The “Hunter vs Shield” duel centred unmistakably on D. Malen. With 14 league goals in 18 appearances, 49 shots (31 on target) and an xG profile that clearly underpins his 7.23 average rating, he arrived as one of Serie A’s deadliest forwards. His penalty record told a nuanced story: 3 scored but 1 missed, proof that even his ruthlessness has a human margin. Against him stood a Verona defence that had conceded 61 goals overall at 1.6 per game, including 28 at home at 1.5 per match. The structural numbers favoured Malen heavily; the question was whether Valentini, Edmundsson and Nelsson could compress the central lane tightly enough to force him into low‑value shots.
In the “Engine Room” battle, P. Dybala and M. Soule were tasked with prising open a Verona midfield missing its primary destroyer. Dybala’s 6 assists, 55 key passes and 683 completed passes at 83% accuracy underline his status as Roma’s creative metronome, even in a season where he scored only 2 league goals. Soule added a more vertical threat: 6 goals, 5 assists, 46 key passes and 95 dribble attempts with 35 successes. Together, they attacked the very zone where Verona were most weakened by Gagliardini’s suspension. Akpa Akpro, himself a serial card collector with 9 yellows and 44 tackles, was left to shoulder an outsized share of the screening work, supported by Lovric and Harroui.
On Roma’s side of the shield, G. Mancini and M. Hermoso embodied a defence that conceded just 31 goals overall at 0.8 per game, and only 21 on their travels at 1.1. Mancini’s 52 tackles, 14 successful blocks and 49 interceptions, coupled with Hermoso’s 36 tackles and 29 interceptions, formed a barrier that Verona’s misfiring attack – 25 goals in total, failing to score in 20 league games – struggled to meaningfully threaten. M. Frese, so often Verona’s outlet with 2 goals, 31 key passes and 84 tackles from deep, was pinned back more than Sammarco would have liked, forced into a primarily defensive role.
Following this result, the statistical prognosis of the campaign feels brutally logical. Roma’s attacking volume, driven by Malen’s movement and the creative axis of Dybala and Soule, aligned with the underlying numbers: a side averaging 1.4 away goals per game in the league found two more against a defence that has leaked 1.5 at home.
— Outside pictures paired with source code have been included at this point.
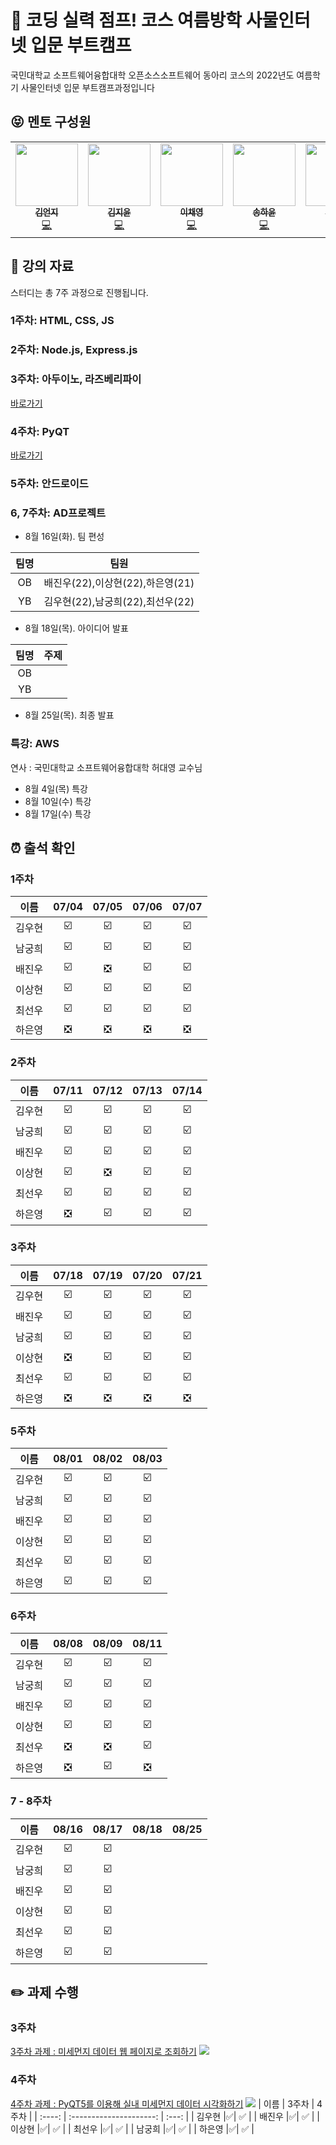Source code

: # 🚀 코딩 실력 점프! 코스 여름방학 사물인터넷 입문 부트캠프

국민대학교 소프트웨어융합대학 오픈소스소프트웨어 동아리 코스의 2022년도 여름학기 사물인터넷 입문 부트캠프과정입니다


## :stuck_out_tongue_closed_eyes: 멘토 구성원
<table>
  <tr>
  <td align="center"><a href="https://github.com/Eonji-sw"><img src="https://avatars.githubusercontent.com/u/85453429?v=4" width="100px;" alt=""/><br /><sub><b>김언지</b></sub></a><br /><a href="https://github.com/Eonji-sw" title="Code">💻</a></td>
    <td align="center"><a href="https://github.com/Kim-Jiyun"><img src="https://avatars.githubusercontent.com/u/84488029?v=4" width="100px;" alt=""/><br /><sub><b>김지윤</b></sub></a><br /><a href="https://github.com/Kim-Jiyun" title="Code">💻</a></td>
    <td align="center"><a href="https://github.com/hummingbbird"><img src="https://avatars.githubusercontent.com/u/84303489?v=4" width="100px;" alt=""/><br /><sub><b>이채영</b></sub></a><br /><a href="https://github.com/hummingbbird" title="Code">💻</a></td>
    <td align="center"><a href="https://github.com/hayounSong"><img src="https://avatars.githubusercontent.com/u/39684920?v=4" width="100px;" alt=""/><br /><sub><b>송하윤</b></sub></a><br /><a href="https://github.com/hayounSong" title="Code">💻</a></td>
    <td align="center"><a href="https://github.com/mrgentle1"><img src="https://avatars.githubusercontent.com/u/59019322?v=4" width="100px;" alt=""/><br /><sub><b>김준영</b></sub></a><br /><a href="https://github.com/mrgentle1" title="Code">💻</a></td>
     <td align="center"><a href="https://github.com/jjunh33"><img src="https://avatars.githubusercontent.com/u/57091983?v=4" width="100px;" alt=""/><br /><sub><b>이준혁</b></sub></a><br /><a href="https://github.com/jjunh33" title="Code">💻</a></td>
      <td align="center"><a href="https://github.com/ymw0407"><img src="https://avatars.githubusercontent.com/u/77202633?v=4" width="100px;" alt=""/><br /><sub><b>윤민우</b></sub></a><br /><a href="https://github.com/ymw0407" title="Code">💻</a></td>
    <td align="center"><a href="https://github.com/bentshrimp"><img src="https://avatars.githubusercontent.com/u/39232867?v=4" width="100px;" alt=""/><br /><sub><b>박진우</b></sub></a><br /><a href="https://github.com/bentshrimp" title="Code">💻</a></td>
  </tr>
</table>


## :green_book: 강의 자료

스터디는 총 7주 과정으로 진행됩니다.

### 1주차: HTML, CSS, JS

### 2주차: Node.js, Express.js 

### 3주차: 아두이노, 라즈베리파이
[바로가기](https://github.com/kmu-koss/22_summer_bootcamp/tree/main/week3)
### 4주차: PyQT
[바로가기](https://github.com/kmu-koss/22_summer_bootcamp/tree/main/week4)

### 5주차: 안드로이드

### 6, 7주차: AD프로젝트
- 8월 16일(화). 팀 편성

| 팀명 | 팀원 |
| :----: | :---: |
| OB | 배진우(22),이상현(22),하은영(21)|
|YB| 김우현(22),남궁희(22),최선우(22)|
- 8월 18일(목). 아이디어 발표

| 팀명 | 주제 |
| :----: | :---: |
| OB | |
|YB| |


- 8월 25일(목). 최종 발표

### 특강: AWS
연사 : 국민대학교 소프트웨어융합대학 허대영 교수님
- 8월 4일(목) 특강
- 8월 10일(수) 특강
- 8월 17일(수) 특강

## :alarm_clock: 출석 확인
### 1주차
|  이름  | 07/04 | 07/05 | 07/06 | 07/07 |
| :----: | :---: | :---: | :---: | :---: |
| 김우현 |:ballot_box_with_check:|:ballot_box_with_check:|:ballot_box_with_check:|:ballot_box_with_check:|
| 남궁희 |:ballot_box_with_check:|:ballot_box_with_check:|:ballot_box_with_check:|:ballot_box_with_check:|
| 배진우 |:ballot_box_with_check:|:negative_squared_cross_mark:|:ballot_box_with_check:|:ballot_box_with_check:|
| 이상현 |:ballot_box_with_check:|:ballot_box_with_check:|:ballot_box_with_check:|:ballot_box_with_check:|
| 최선우 |:ballot_box_with_check:|:ballot_box_with_check:|:ballot_box_with_check:|:ballot_box_with_check:|
| 하은영 |:negative_squared_cross_mark:|:negative_squared_cross_mark:|:negative_squared_cross_mark:|:negative_squared_cross_mark:|

### 2주차
|  이름  | 07/11 | 07/12 | 07/13 | 07/14 |
| :----: | :---: | :---: | :---: | :---: |
| 김우현 |:ballot_box_with_check:|:ballot_box_with_check:|:ballot_box_with_check:|:ballot_box_with_check:|
| 남궁희 |:ballot_box_with_check:|:ballot_box_with_check:|:ballot_box_with_check:|:ballot_box_with_check:|
| 배진우 |:ballot_box_with_check:|:ballot_box_with_check:|:ballot_box_with_check:|:ballot_box_with_check:|
| 이상현 |:ballot_box_with_check:|:negative_squared_cross_mark:|:ballot_box_with_check:|:ballot_box_with_check:|
| 최선우 |:ballot_box_with_check:|:ballot_box_with_check:|:ballot_box_with_check:|:ballot_box_with_check:|
| 하은영 |:negative_squared_cross_mark:|:ballot_box_with_check:|:ballot_box_with_check:|:ballot_box_with_check:|

### 3주차
|  이름  | 07/18 | 07/19 | 07/20 | 07/21 |
| :----: | :---: | :---: | :---: | :---: |
| 김우현 |:ballot_box_with_check:|:ballot_box_with_check:|:ballot_box_with_check:|:ballot_box_with_check:|
| 배진우 |:ballot_box_with_check:|:ballot_box_with_check:|:ballot_box_with_check:|:ballot_box_with_check:|
| 남궁희 |:ballot_box_with_check:|:ballot_box_with_check:|:ballot_box_with_check:|:ballot_box_with_check:|
| 이상현 |:negative_squared_cross_mark:|:ballot_box_with_check:|:ballot_box_with_check:|:ballot_box_with_check:|
| 최선우 |:ballot_box_with_check:|:ballot_box_with_check:|:ballot_box_with_check:|:ballot_box_with_check:|
| 하은영 |:negative_squared_cross_mark:|:negative_squared_cross_mark:|:negative_squared_cross_mark:|:negative_squared_cross_mark:|

### 5주차
|  이름  | 08/01 | 08/02 | 08/03 |
| :----: | :---: | :---: | :---: |
| 김우현 |:ballot_box_with_check:|:ballot_box_with_check:|:ballot_box_with_check:|
| 남궁희 |:ballot_box_with_check:|:ballot_box_with_check:|:ballot_box_with_check:|
| 배진우 |:ballot_box_with_check:|:ballot_box_with_check:|:ballot_box_with_check:|
| 이상현 |:ballot_box_with_check:|:ballot_box_with_check:|:ballot_box_with_check:|
| 최선우 |:ballot_box_with_check:|:ballot_box_with_check:|:ballot_box_with_check:|
| 하은영 |:ballot_box_with_check:|:ballot_box_with_check:|:ballot_box_with_check:|

### 6주차
|  이름  | 08/08 | 08/09 | 08/11 |
| :----: | :---: | :---: | :---: |
| 김우현 |:ballot_box_with_check:|:ballot_box_with_check:|:ballot_box_with_check:|
| 남궁희 |:ballot_box_with_check:|:ballot_box_with_check:|:ballot_box_with_check:|
| 배진우 |:ballot_box_with_check:|:ballot_box_with_check:|:ballot_box_with_check:|
| 이상현 |:ballot_box_with_check:|:ballot_box_with_check:|:ballot_box_with_check:|
| 최선우 |:negative_squared_cross_mark:|:negative_squared_cross_mark:|:ballot_box_with_check:|
| 하은영 |:negative_squared_cross_mark:|:ballot_box_with_check:|:negative_squared_cross_mark:|

### 7 - 8주차
|  이름  | 08/16 | 08/17 | 08/18 | 08/25 |
| :----: | :---: | :---: |:---: |:---: |
| 김우현 |:ballot_box_with_check:|:ballot_box_with_check:|||
| 남궁희 |:ballot_box_with_check:|:ballot_box_with_check:|||
| 배진우 |:ballot_box_with_check:|:ballot_box_with_check:|||
| 이상현 |:ballot_box_with_check:|:ballot_box_with_check:|||
| 최선우 |:ballot_box_with_check:|:ballot_box_with_check:|||
| 하은영 |:ballot_box_with_check:|:ballot_box_with_check:|||


## :pencil2: 과제 수행 ##

### 3주차
[3주차 과제 : 미세먼지 데이터 웹 페이지로 조회하기](https://github.com/kmu-koss/22_summer_bootcamp/issues/1)
![](https://user-images.githubusercontent.com/105336318/184537121-19a65744-b8cf-4919-b307-eea7a996a48a.gif)
### 4주차
[4주차 과제 : PyQT5를 이용해 실내 미세먼지 데이터 시각화하기](https://github.com/kmu-koss/22_summer_bootcamp/issues/2)
![](https://user-images.githubusercontent.com/105336318/184537270-fb091575-8628-4bee-a0b0-c009c729dee8.gif)
|  이름  |          3주차          | 4주차 |
| :----: | :---------------------: | :---: |
| 김우현 |✅|   ✅    |
| 배진우 |✅|    ✅   |
| 이상현 |✅|    ✅   |
| 최선우 |✅|   ✅    |
| 남궁희 |✅|    ✅   |
| 하은영 |✅|  ✅     |
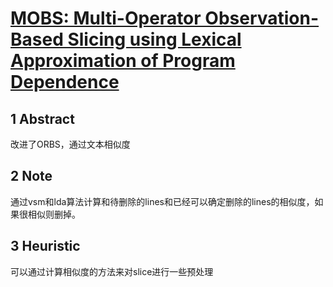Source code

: # [MOBS: Multi-Operator Observation-Based Slicing using Lexical Approximation of Program Dependence](http://www0.cs.ucl.ac.uk/staff/j.krinke/publications/icse18.pdf)

## 1 Abstract

改进了ORBS，通过文本相似度

## 2 Note

通过vsm和lda算法计算和待删除的lines和已经可以确定删除的lines的相似度，如果很相似则删掉。

## 3 Heuristic

可以通过计算相似度的方法来对slice进行一些预处理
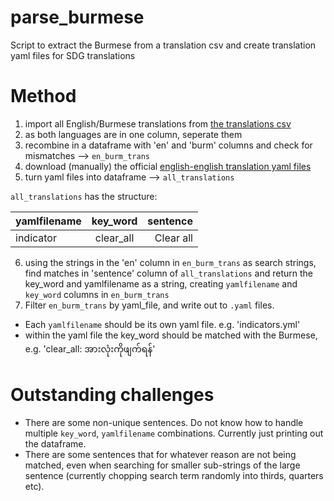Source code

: # parse_burmese
Script to extract the Burmese from a translation csv and create translation yaml files for SDG translations

# Method

1) import all English/Burmese translations from [the translations csv](https://github.com/jwestw/parse_burmese/blob/main/translations_for_myanmar.csv)
2) as both languages are in one column, seperate them
3) recombine in a dataframe with 'en' and 'burm' columns and check for mismatches --> `en_burm_trans`
4) download (manually) the official [english-english translation yaml files](https://github.com/open-sdg/sdg-translations/tree/master/translations/en) 
5) turn yaml files into dataframe --> `all_translations`

`all_translations` has the structure:

| yamlfilename    | key_word     | sentence     |
| :------------- | :----------: | -----------: |
|  indicator | clear_all   | Clear all    |


6) using the strings in the 'en' column  in `en_burm_trans` as search strings, find matches in 'sentence' column of `all_translations` and return the key_word and yamlfilename as a string, creating `yamlfilename` and `key_word` columns in `en_burm_trans`
7) Filter `en_burm_trans` by yaml_file, and write out to `.yaml` files. 
- Each `yamlfilename` should be its own yaml file. e.g. 'indicators.yml'
- within the yaml file the key_word should be matched with the Burmese, e.g. 'clear_all: အားလုံးကိုဖျက်ရန်'


# Outstanding challenges

- There are some non-unique sentences. Do not know how to handle multiple `key_word`, `yamlfilename` combinations. Currently just printing out the dataframe. 
- There are some sentences that for whatever reason are not being matched, even when searching for smaller sub-strings of the large sentence (currently chopping search term randomly into thirds, quarters etc).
Verona’s structural frailties – low scoring output, high concession rate, and a disciplinary profile that hinted at late‑game fatigue and loss of control – were all exposed one final time.
In narrative terms, this match was less an upset and more an epilogue. Roma, with their 18 clean sheets in total and perfect penalty record (5 scored from 5, no misses), played like a side whose metrics have pointed toward Europe all season. Verona, with just 6 clean sheets overall and a campaign-long flirtation with danger, bowed out of Serie A exactly where the numbers said they would: on the back foot, chasing shadows, and ultimately overpowered by a squad built for a very different tier of the table.